Nel complesso, le esportazioni russe di surimi verso questi paesi hanno raggiunto 31.823 tonnellate, con un incremento del 37% rispetto all’anno precedente. Un risultato che colloca la Russia al centro delle dinamiche commerciali asiatiche, con una quota pari al 46% delle importazioni totali da questi tre mercati, a scapito del concorrente storico: gli Stati Uniti, in calo del 13%, scesi a 37.632 tonnellate.
Il Giappone si conferma il primo mercato di destinazione, con 40.065 tonnellate importate, sostanzialmente stabili rispetto all’anno scorso. Tuttavia, anche qui si osserva una netta polarizzazione: le importazioni dal mercato statunitense sono scese del 12%, fermandosi a 30.809 tonnellate, mentre quelle dalla Russia sono aumentate di 1,7 volte, toccando le 9.256 tonnellate.

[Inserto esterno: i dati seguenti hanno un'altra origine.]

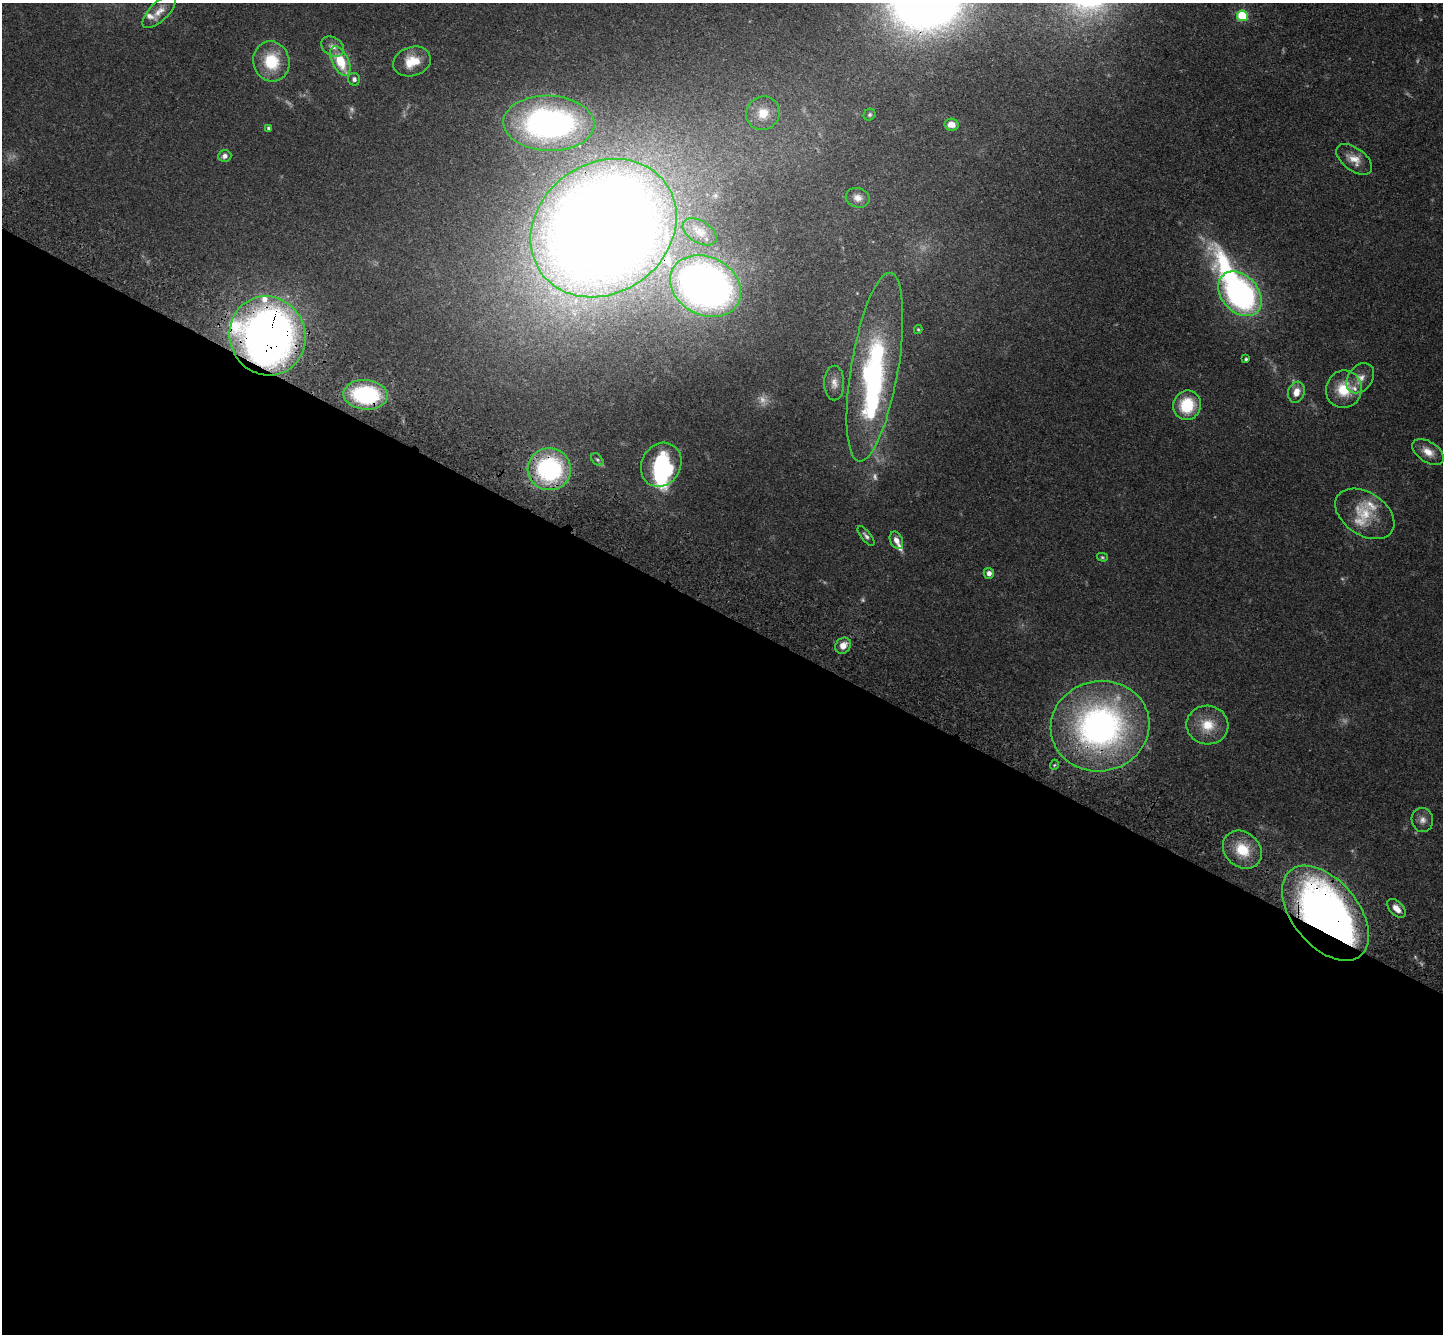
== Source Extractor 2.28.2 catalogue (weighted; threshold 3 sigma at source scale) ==
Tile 14 of 4 x 4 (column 2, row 4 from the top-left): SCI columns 1509-2949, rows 390-1721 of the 5900 x 5969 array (HDU 1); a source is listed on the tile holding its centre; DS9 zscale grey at full resolution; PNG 1445 x 1336 px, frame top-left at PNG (2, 3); each listed source drawn as its Kron ellipse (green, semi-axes under 4 px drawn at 4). Shown black and unused: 54% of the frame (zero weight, under 3 of 4 exposures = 6% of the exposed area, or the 3 px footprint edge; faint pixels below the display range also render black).
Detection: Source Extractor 2.28.2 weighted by HDU 2 'WHT'; one run over the whole footprint, this tile lists its part. Background 0.0549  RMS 0.0056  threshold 0.0252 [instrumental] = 3 sigma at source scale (4.5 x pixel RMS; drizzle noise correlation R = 1.50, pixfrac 1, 0.05/0.05 arcsec/px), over >= 5 px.
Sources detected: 62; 7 too faint to see at this stretch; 5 inside a brighter object's white glare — neither listed nor drawn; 4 inside a brighter listed object's ellipse — not listed separately; the other 46 listed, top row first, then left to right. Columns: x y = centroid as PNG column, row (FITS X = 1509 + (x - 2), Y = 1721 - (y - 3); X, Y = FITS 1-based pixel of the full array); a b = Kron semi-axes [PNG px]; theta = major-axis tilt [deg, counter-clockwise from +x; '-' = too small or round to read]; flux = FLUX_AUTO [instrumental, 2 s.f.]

Decisamente più marcato è il cambiamento nei flussi verso la Cina, che ha superato la Corea del Sud e si è attestata come secondo mercato mondiale per il surimi. Con 17.441 tonnellate importate (+7%), Pechino rappresenta oggi la domanda in maggiore espansione. Le importazioni dagli Stati Uniti si sono ridotte drasticamente, fermandosi a 771 tonnellate, mentre il surimi russo ha segnato un aumento del 12%, raggiungendo le 16.670 tonnellate. A colpire è soprattutto un dato: la Cina ha importato 25.273 tonnellate di surimi di merluzzo prodotto in Russia, con un aumento di 1,5 volte rispetto all’anno precedente, consolidandosi come principale sbocco per il prodotto russo trasformato.
La Corea del Sud, pur retrocessa al terzo posto tra i mercati asiatici, ha mostrato segnali di vitalità, importando 11.949 tonnellate (+20%). Anche qui il surimi russo ha raddoppiato la propria presenza, con 5.896 tonnellate, avvicinandosi rapidamente al volume statunitense, in calo a 6.053 tonnellate.

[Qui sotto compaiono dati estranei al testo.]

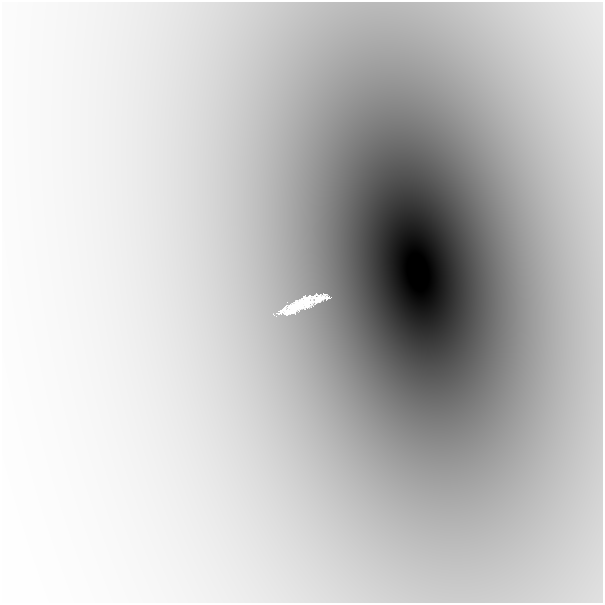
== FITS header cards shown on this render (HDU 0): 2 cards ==
NAXIS1  =                  601
NAXIS2  =                  601

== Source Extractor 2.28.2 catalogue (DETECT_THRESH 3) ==
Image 601 x 601 px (HDU 0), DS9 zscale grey, 1 PNG px = 1 image px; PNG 605 x 605 px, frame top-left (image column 1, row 601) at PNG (2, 2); no overlay
Background -0.00605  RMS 6.9e-04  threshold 0.00208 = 3 sigma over >= 5 px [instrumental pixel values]
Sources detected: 3; all 3 listed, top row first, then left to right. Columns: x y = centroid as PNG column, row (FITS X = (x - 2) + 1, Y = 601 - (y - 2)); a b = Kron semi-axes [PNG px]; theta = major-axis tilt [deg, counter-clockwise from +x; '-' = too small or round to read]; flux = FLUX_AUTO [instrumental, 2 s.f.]
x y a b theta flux
319 298 23 9 8 3.5
305 303 7 5 1 1.5
298 305 28 10 26 7.9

La tendenza è chiara: la Russia sta guadagnando terreno non solo in termini di volumi, ma anche come player strutturato nella trasformazione del pesce. La scelta di rafforzare la lavorazione interna ha permesso al paese di aumentare il valore aggiunto delle esportazioni e di rispondere alla domanda asiatica con maggiore efficienza. Al contrario, gli Stati Uniti sembrano pagare un prezzo crescente per la loro dipendenza da impianti esterni e per una rete commerciale meno competitiva in Asia.
Il peso crescente del surimi russo nei mercati chiave dell’Estremo Oriente rappresenta un cambiamento che l’intera filiera globale non può ignorare. Se il trend dovesse consolidarsi, si apriranno nuovi scenari anche per i produttori europei, chiamati a rafforzare qualità, capacità produttiva e capacità di presidiare mercati ad alta intensità di consumo.
L’avanzata del surimi russo nei mercati asiatici, sostenuta da investimenti nella trasformazione interna e da strategie commerciali mirate, mette in discussione l’equilibrio tradizionale del commercio internazionale del prodotto. Il declino degli Stati Uniti e la stabilità del Giappone aprono un nuovo capitolo nelle dinamiche del settore.